Engineering Mechanics: Statics and Dynamics, 14th Edition
Authors: Russell C. Hibbeler
ISBN-13: 978-0133915426
See our solution for Question 13P from Chapter 17 from Hibbeler's Engineering Mechanics.
Problem 13P
Step-by-Step Solution
We are given a wheel in form of a thin ring having four spokes made from slender rods.
The mass of the thin ring is, ${m_r} = 10{\rm{ kg}}$.
The number of spokes in the ring is, $n = 4$.
The mass of each spoke is, ${m_s} = 2{\rm{ kg}}$.
The radius of the wheel is, $r = 500{\rm{ mm}}$.

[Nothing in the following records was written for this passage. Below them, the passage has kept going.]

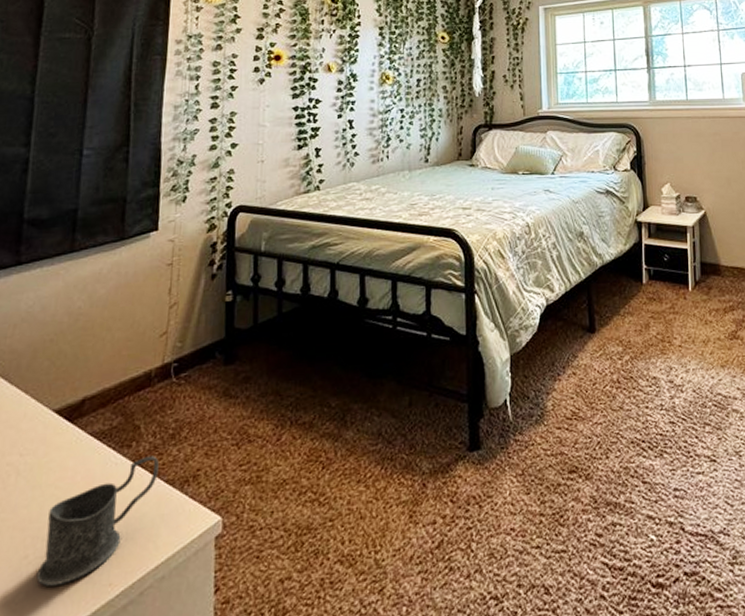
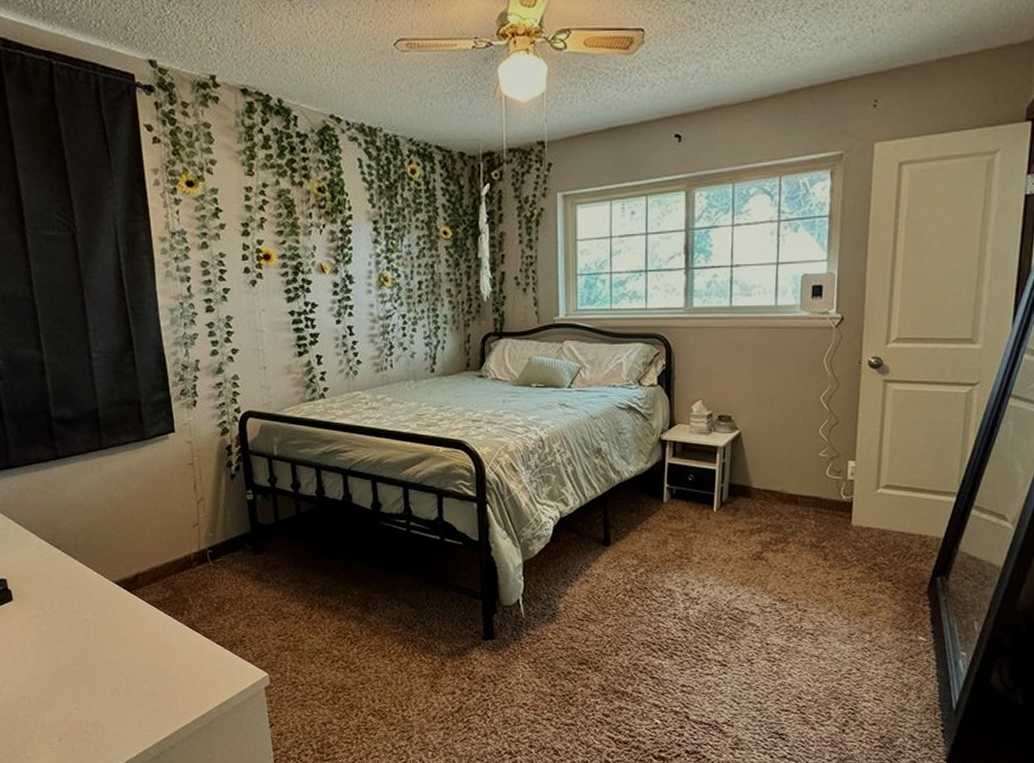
mug: present [36,455,159,586] -> none [126,623,210,710]

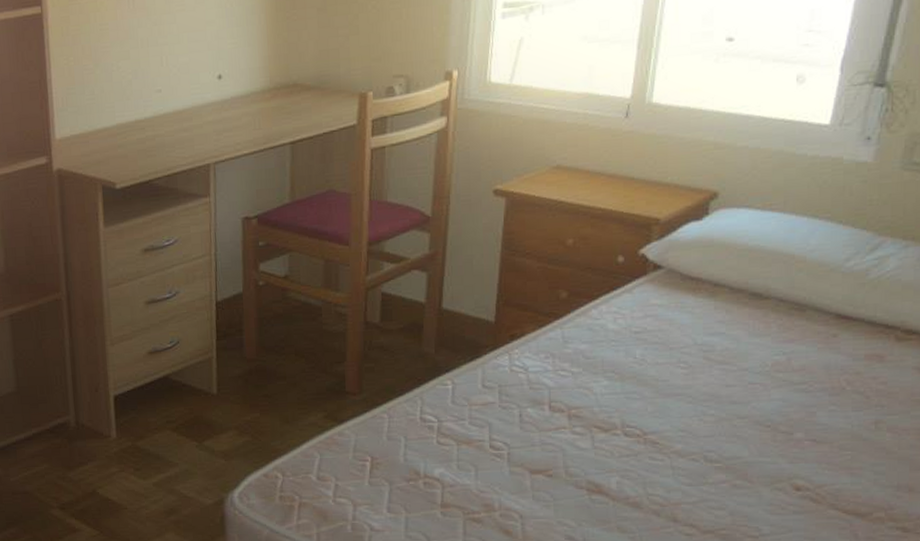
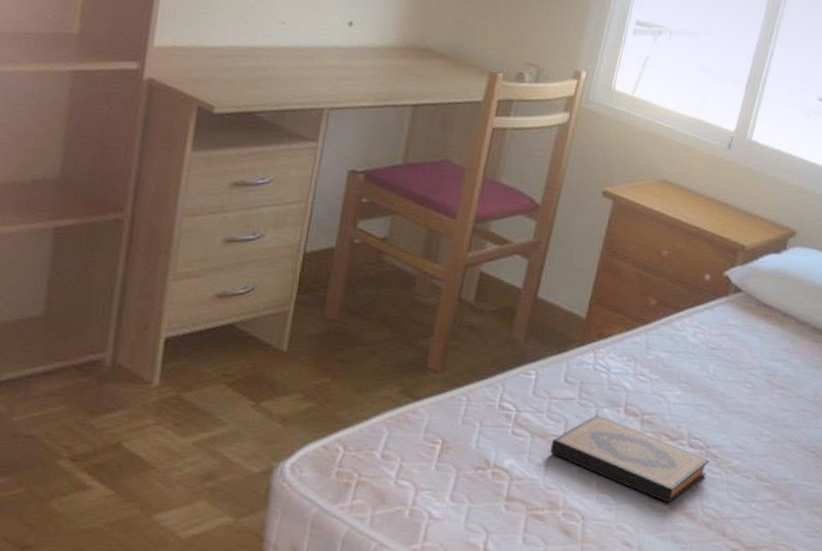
hardback book: none [478,415,650,495] -> present [550,414,710,503]

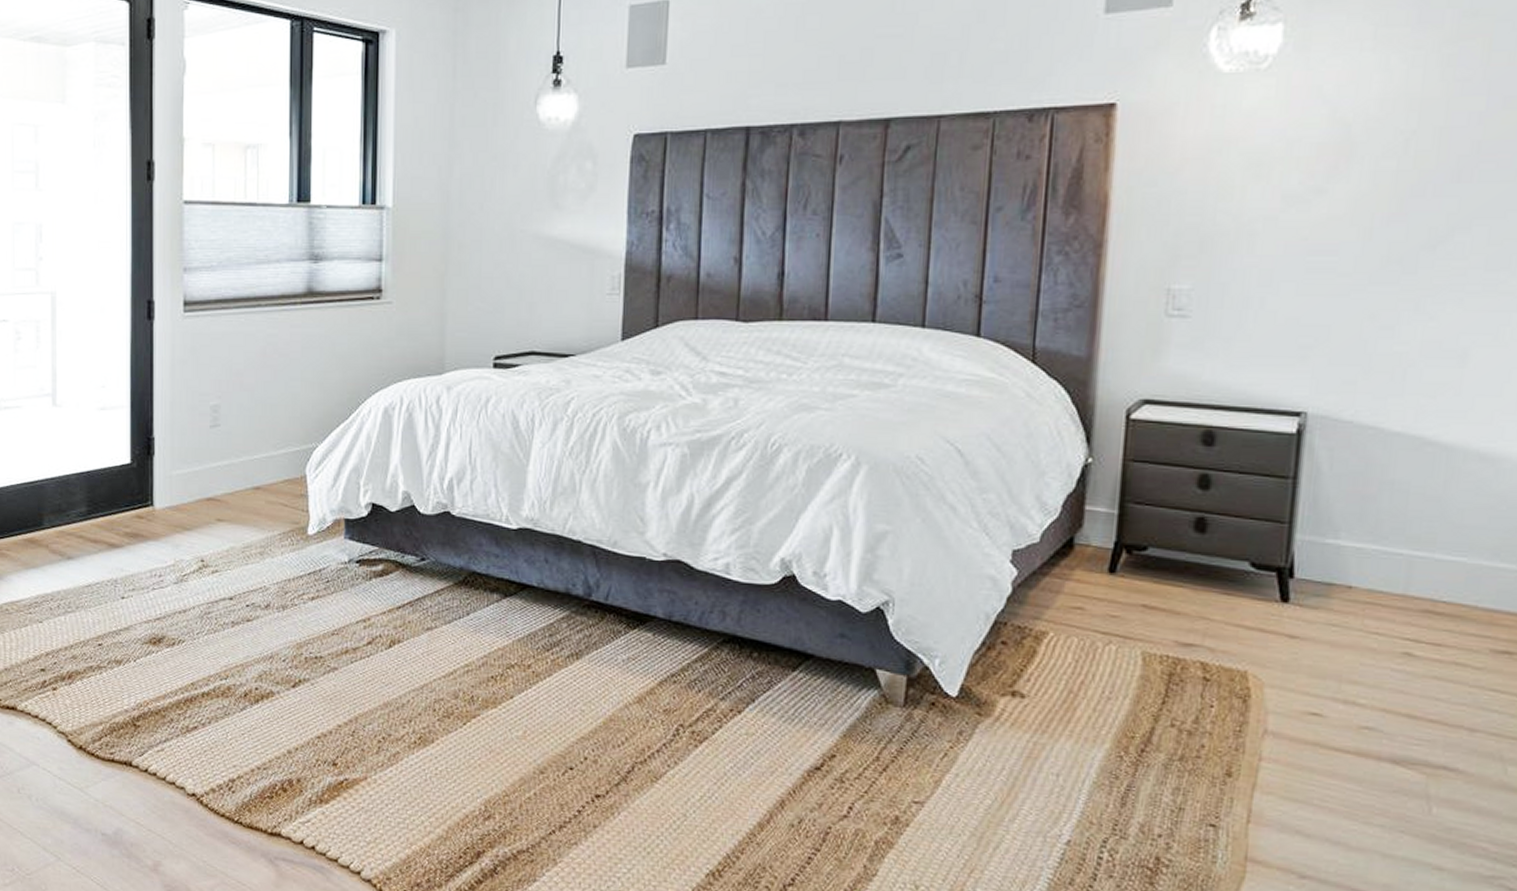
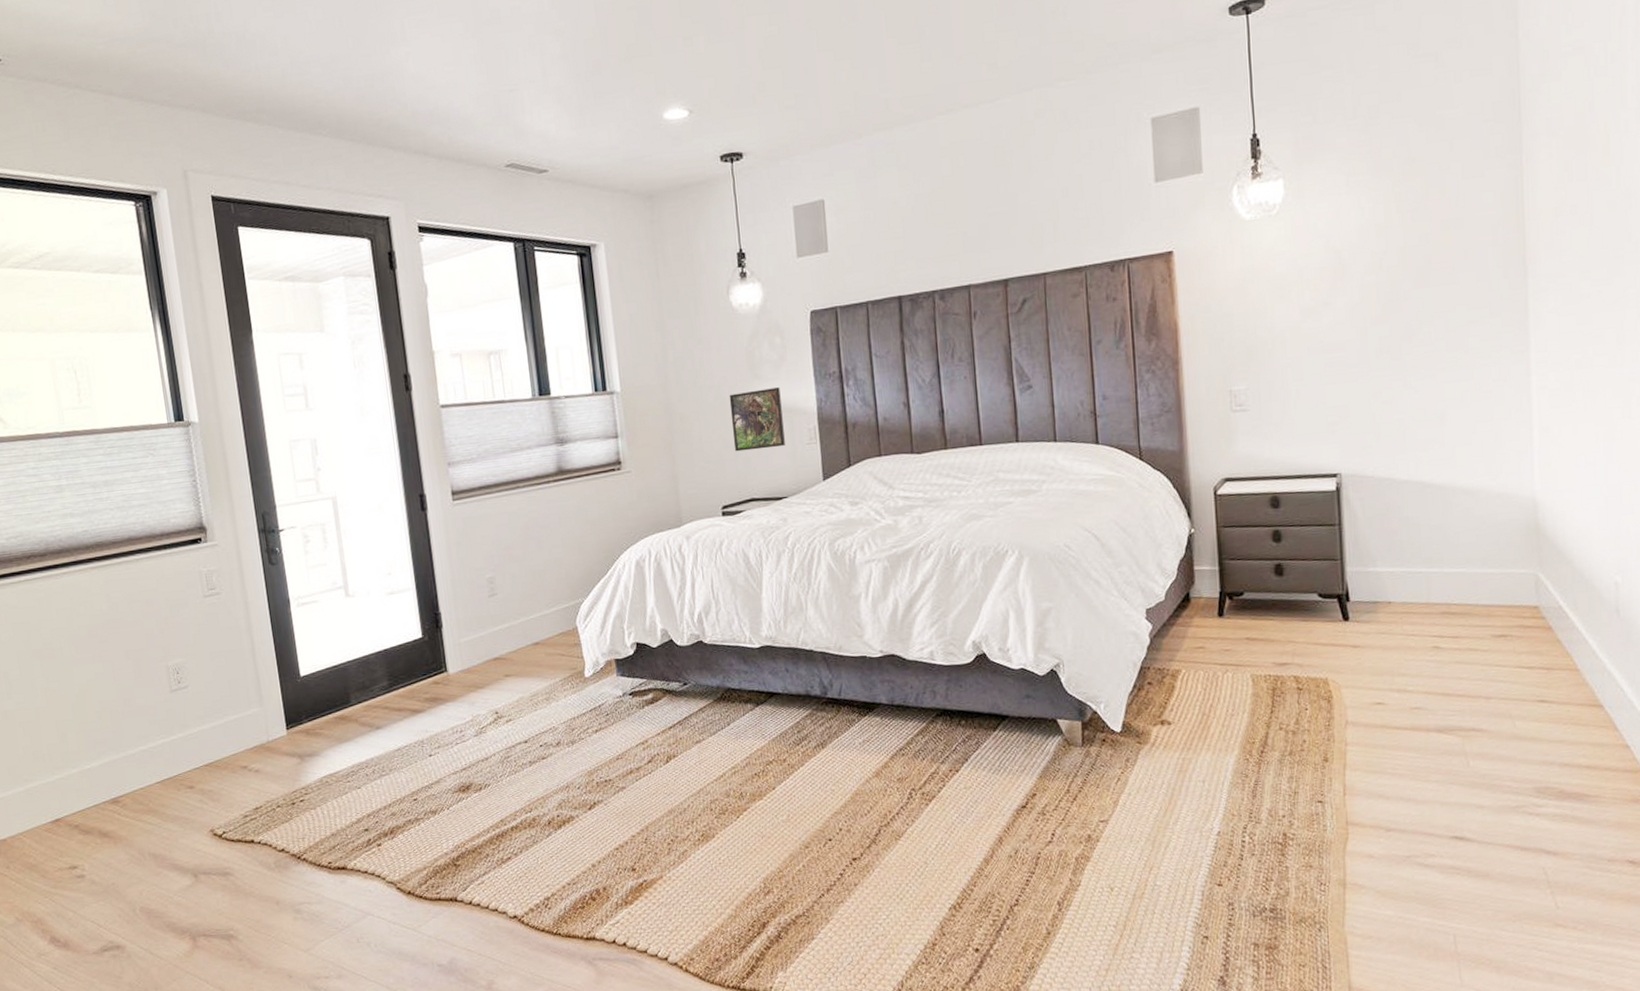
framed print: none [518,222,583,294] -> present [729,387,785,452]

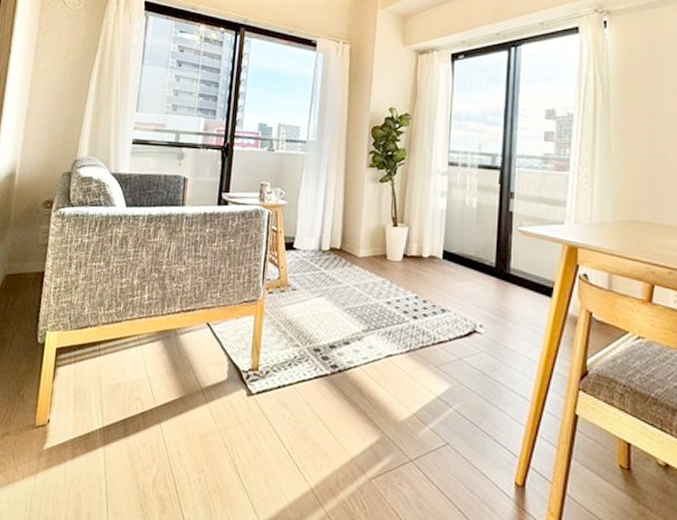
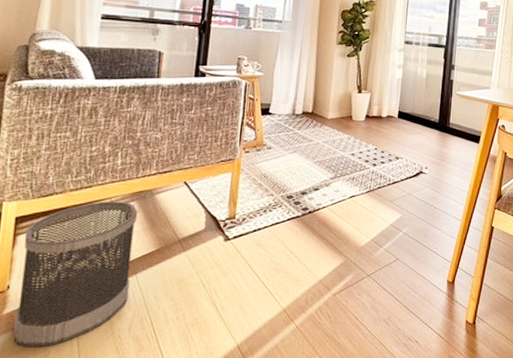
wastebasket: none [51,338,163,491] -> present [13,201,138,347]

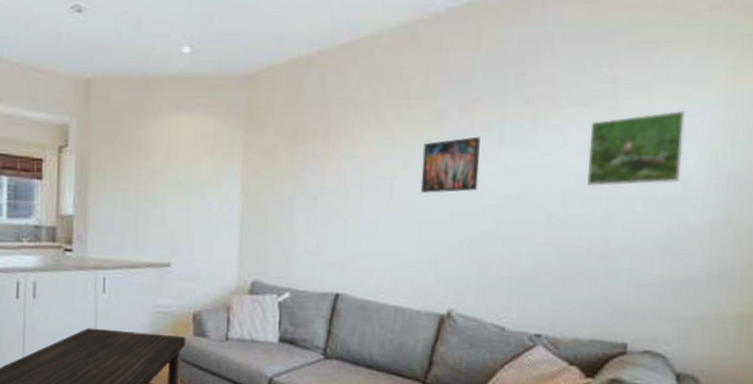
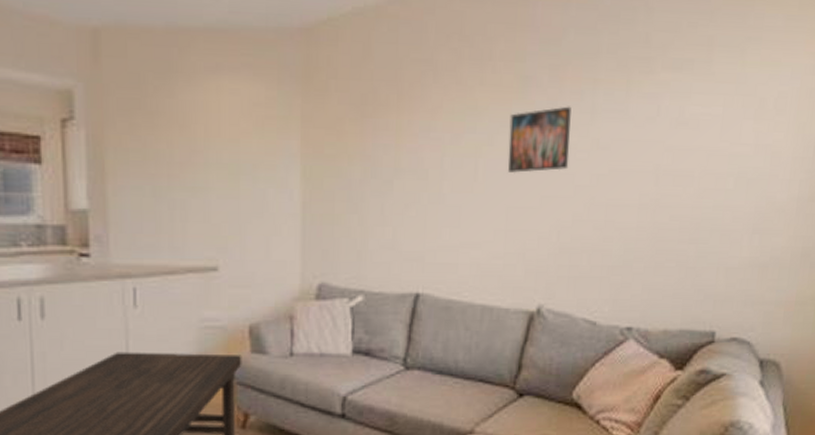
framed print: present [587,110,686,186] -> none [680,77,777,162]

We are asked to determine the wheel’s moment of inertia about an axis perpendicular to the page and passing through point $A$.
Step 2
The diagrammatic representation of the wheel is given below:
Step 3
The moment of inertia of the thin ring having four spokes about an axis perpendicular to the page and passing through point $A$ is given by,
\[\begin{array}{c} {I_o} = 4 \times \left( {\frac{{{m_s}{d^2}}}{{12}}} \right) + {m_r}{r^2}\\ {I_o} = 4 \times \left( {\frac{{2\;{\rm{kg}} \times {{\left( {1\;{\rm{m}}} \right)}^2}}}{{12}}} \right) + \left( {10\;{\rm{kg}}} \right) \times {\left( {{\rm{0}}{\rm{.5}}\;{\rm{m}}} \right)^2}\\ {I_o} = 3.167\;{\rm{kg}} \cdot {{\rm{m}}^2} \end{array}\]Step 4
The moment of inertia of the whole wheel about an axis perpendicular to the page and passing through point $A$ is given by,
\[\begin{array}{c} {I_A} = {I_o} + \left( {{m_r} + n{m_s}} \right){r^2}\\ {I_A} = \left( {3.167\;{\rm{kg}} \cdot {{\rm{m}}^2}} \right) + \left[ {\left( {10\;{\rm{kg}} + \left( 4 \right) \times 2\;{\rm{kg}}} \right)} \right] \times {\left( {0.5\;{\rm{m}}} \right)^2}\\ {I_A} = \left( {3.167\;{\rm{kg}} \cdot {{\rm{m}}^2}} \right) + \left( {4.5\;{\rm{kg}} \cdot {{\rm{m}}^2}} \right)\\ {I_A} = 7.67\;{\rm{kg}} \cdot {{\rm{m}}^2} \end{array}\]